* BEGIN Text provided *

Man continues to seek hope everywhere in himself, always coming up empty-handed (and often bloody-handed); all because he thinks so well of himself, that “he just knows there must be a hope in there somewhere.”

It is both natural and appropriate that hope is always sought in triumph over evil.  Therefore, the search for hope is conditioned by our understanding of evil.

And it is here that all modernist schools fall short, while biblical religion sees clearly.  As Reinhold Niebuhr put it, “The Christian estimate of human evil is so serious precisely because it places evil at the very center of human personality: in the will.”

Biblical religion finds plausible hope because it faces clear-eyed the nature of evil.  It therefore offers the only hope that is both plausible and not inconsistent with the observed facts of human nature and history.

So why do so many people embrace such obvioulsy false hopes, while rejecting the most plausible of hopes?

People want certainty, and, as Voegelin observed, “Uncertainty is the very essence of Christianity.”  Of the faith that sustains hope, he wrote that “The very lightness of this fabric may prove too heavy a burden for men who lust for massively possessive experience.”  “This thread of faith, on which hangs all certainty regarding divine, transcendent being, is indeed very thin.”

The alternative hopes of history seem to have no trouble sustaining themselves as “massively possessive experiences.”  A quick reading of Koestler’s Darkness At Noon drives home the point.

My Life Among the PABGoos

I have traveled a long road from my Methodist childhood, into my atheist, Marxist radical youth, and into the world.  There I battled through a lifetime of real-world practicality comforted and cushioned by the shreds of an ideology that no longer worked or made real sense of anything.  And I end up here.

I now find myself on the doorstep of a return to the truths of my childhood belief, still unable to cross the threshold.  (Of course, I wonder just how fully I ever really believed back then.  Tolstoy wrote somewhere about his religious beliefs evaporating in an instant when his older brother, seeing him kneeling by his bed, asked “You don’t still pray, do you?”)

Anyway, here I am.  Like Chesterton, I wanted always to be in the vanguard of new thought, always ahead of my time, only to discover that I was 20 centuries behind the truth.

I now find that there are only two consistent philosophical standpoints that are not in serious conflict with the facts of human nature.  Two tenable views.

Either God made us with souls, with a purpose.  Or we exist as accidental results of random materialistic evolution.

If we have souls and a purpose, then morality is a possibility, a choice that our souls can make to be in conformity with our purpose.  If we are evolutionary accidents, then we have no souls, no real purpose, and morality is whatever works.  So real morality, with legitimate authority, becomes impossible.  Moral anarchy is the only possible outcome.

There is of course another, much cheerier world view, one which believes that People Are Basically Good (hence “PABGoo”).  PABGoos believe that all our problems are caused by bad political or economic systems, or not enough social science grants or psychotherapy or public education or whatever.  The fact that it is publicly refuted countless times a day in every city on the globe has not stopped PABGoo from becoming the default feel-good philosophy of our age..  Every time you hear John Lennon singing “Imagine” on a store Muzak system, you are being PABGooed. By now you probably don’t even notice.

* END Text provided *
* BEGIN Raw records *

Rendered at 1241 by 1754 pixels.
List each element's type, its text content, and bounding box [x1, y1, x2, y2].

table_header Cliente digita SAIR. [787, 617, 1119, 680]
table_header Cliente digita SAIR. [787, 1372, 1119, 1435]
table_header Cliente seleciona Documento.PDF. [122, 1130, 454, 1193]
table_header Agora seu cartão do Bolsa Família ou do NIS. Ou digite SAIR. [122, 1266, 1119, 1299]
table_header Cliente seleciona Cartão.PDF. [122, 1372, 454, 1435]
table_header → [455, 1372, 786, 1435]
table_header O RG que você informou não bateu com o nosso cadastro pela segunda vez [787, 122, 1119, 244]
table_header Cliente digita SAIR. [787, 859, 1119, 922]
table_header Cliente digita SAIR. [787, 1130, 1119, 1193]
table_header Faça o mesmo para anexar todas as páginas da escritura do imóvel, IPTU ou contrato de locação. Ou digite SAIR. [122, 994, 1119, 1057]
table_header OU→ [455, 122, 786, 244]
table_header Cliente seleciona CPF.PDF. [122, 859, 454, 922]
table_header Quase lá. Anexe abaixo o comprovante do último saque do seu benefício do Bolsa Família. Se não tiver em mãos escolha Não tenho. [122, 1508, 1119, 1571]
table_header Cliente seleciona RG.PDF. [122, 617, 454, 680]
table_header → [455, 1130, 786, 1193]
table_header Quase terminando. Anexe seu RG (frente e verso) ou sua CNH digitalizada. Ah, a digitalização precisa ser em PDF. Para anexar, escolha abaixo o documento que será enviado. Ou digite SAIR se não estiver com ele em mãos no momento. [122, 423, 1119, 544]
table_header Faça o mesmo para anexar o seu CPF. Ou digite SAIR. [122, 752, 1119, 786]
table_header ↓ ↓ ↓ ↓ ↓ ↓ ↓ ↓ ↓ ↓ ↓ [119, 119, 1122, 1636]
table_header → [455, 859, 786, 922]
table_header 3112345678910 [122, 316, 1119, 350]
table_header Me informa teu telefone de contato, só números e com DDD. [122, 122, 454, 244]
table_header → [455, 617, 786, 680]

* END Raw records *

Tasks to complete
1 > In the essay on hope and the PABGoos, what does the abbreviation "PABGoo" stand for?
2 > Resume the essay on hope and the PABGoos right after its final sentence.

Solved problems
1 > People Are Basically Good

2 >
Becoming a Political Agnostic

When I graduated from college, I was agnostic on the question of God and religion, and 100% certain about everything else.

This was especially so about politics and economics. “Social science” clearly bore the only real truths.   So I knew that only a selfish, evil, or stupid person could fail to see these plain truths.  I knew that humanity was a malleable object which we, the clever enlightened ones, could mold, shape, and adapt to our higher purpose.  Our purpose was whatever we decided it to be, so I felt no need to search for any purpose higher than my own preference.

And so, I set about building a better world – that is, one more suitable to my tastes and more likely to place a high value on someone like, say, me.

A lot has happened since then, and I have observed and thought about some of it.  I am now a believer in religion and a near-believer in God (more – much, much more – on this later). So it is no surprise that I have grown agnostic on all politics, economics, and virtually everything else I was once so certain about.  (Indeed, I find that “social science” may be the least scientific thing ever thought up. More later.)

In political debates, I see few issues on which I can whole-heartedly take sides. I see few politicians on whom I would comfortably confer even a small amount of power.

But I know with absolute certainty that men will always make themselves miserable in the absence of a legitimate and consistent system of morality.

What else do I know?

I know that men are driven to make themselves the center of as much of the world as possible. The will to power, egotism, libido dominandi, call it what you will.  It makes men selfish, uncaring, and aggressive.  This drive can be described in evolutionary terms as easily as in religious ones (All the great apes display conduct that is chillingly familiar in these terms.)

I know the institutions of our civilizations are all constructed to restrict these urges and to channel them toward positive results.  Family, religion, government, society of peers, all reward good behaviors, punish bad ones, and attempt to channel energies away from destruction.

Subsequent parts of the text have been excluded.